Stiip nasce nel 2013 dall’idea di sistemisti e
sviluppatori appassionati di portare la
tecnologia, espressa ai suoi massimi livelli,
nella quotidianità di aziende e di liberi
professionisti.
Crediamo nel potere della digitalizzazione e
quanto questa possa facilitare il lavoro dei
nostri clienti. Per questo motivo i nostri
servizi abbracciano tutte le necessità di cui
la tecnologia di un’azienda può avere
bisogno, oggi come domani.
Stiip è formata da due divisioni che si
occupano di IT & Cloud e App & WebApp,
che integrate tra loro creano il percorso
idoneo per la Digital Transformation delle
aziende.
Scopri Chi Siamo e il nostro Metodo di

- - -

Repeat, character for character, the lines of the material above from the line with "professionisti." through the line with "la tecnologia di un’azienda può avere".

Response below:
professionisti.
Crediamo nel potere della digitalizzazione e
quanto questa possa facilitare il lavoro dei
nostri clienti. Per questo motivo i nostri
servizi abbracciano tutte le necessità di cui
la tecnologia di un’azienda può avere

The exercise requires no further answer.